[TASK PROMPT] Report how many of the lines below contain the word "What", with case counting, and give only the number.

###

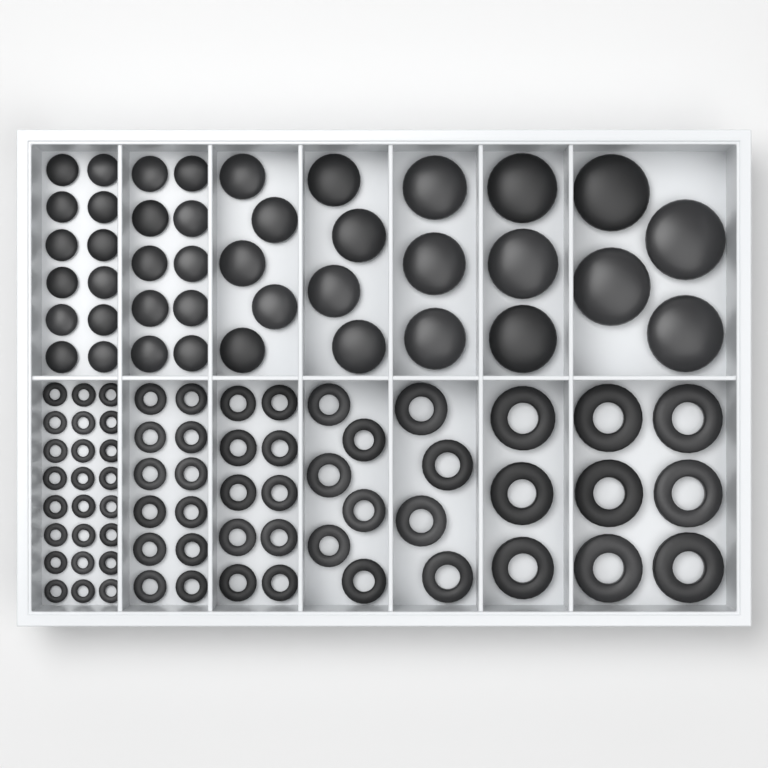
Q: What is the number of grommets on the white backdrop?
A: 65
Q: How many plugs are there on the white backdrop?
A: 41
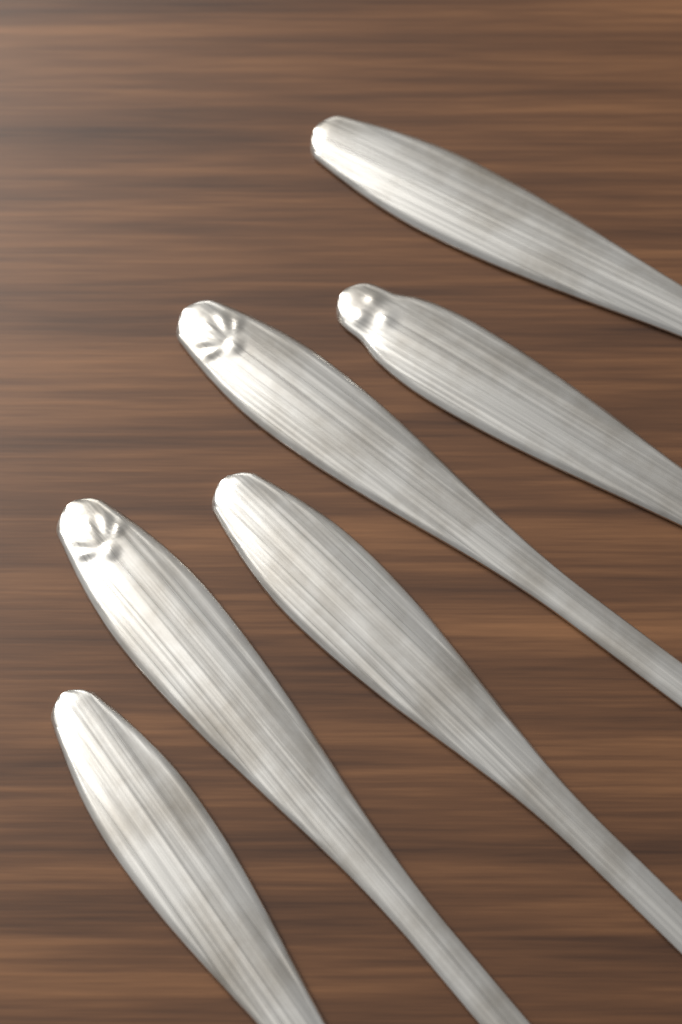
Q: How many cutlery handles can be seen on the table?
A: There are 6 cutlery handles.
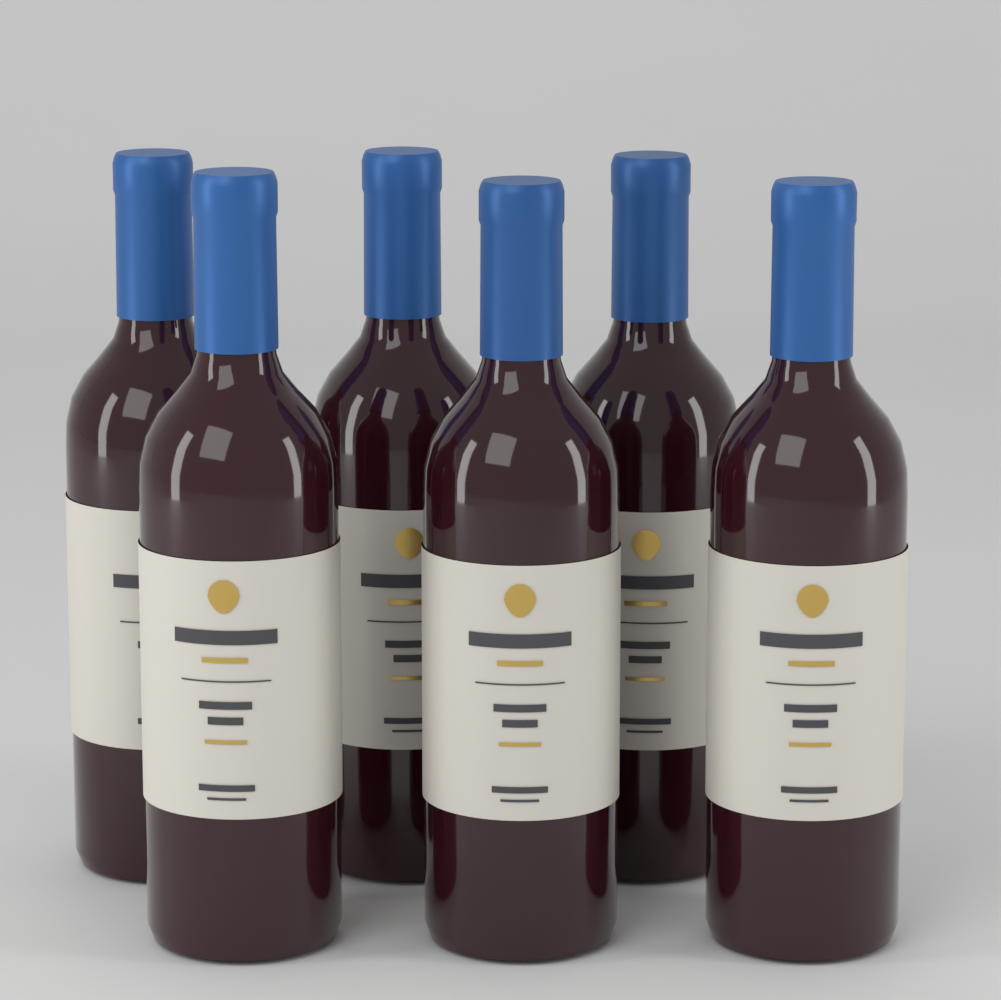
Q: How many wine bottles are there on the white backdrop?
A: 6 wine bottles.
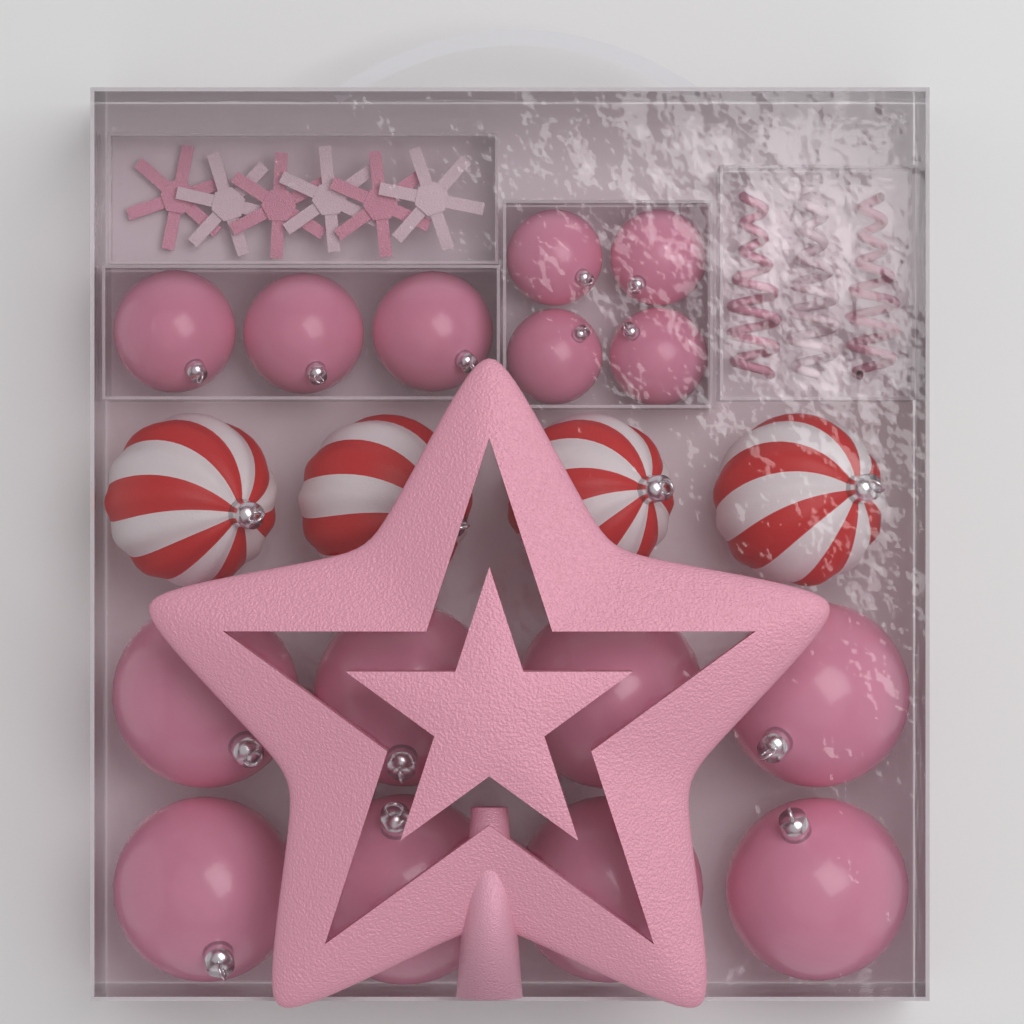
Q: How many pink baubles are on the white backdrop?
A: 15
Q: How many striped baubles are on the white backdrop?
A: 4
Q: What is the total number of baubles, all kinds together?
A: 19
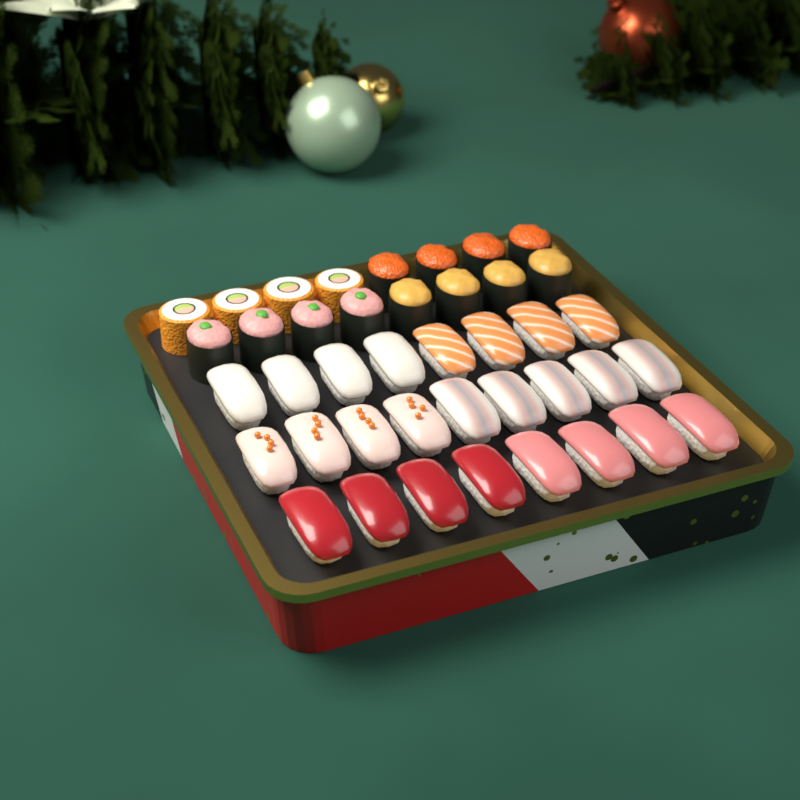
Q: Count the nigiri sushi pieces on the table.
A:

###

[FULL RESPONSE] 2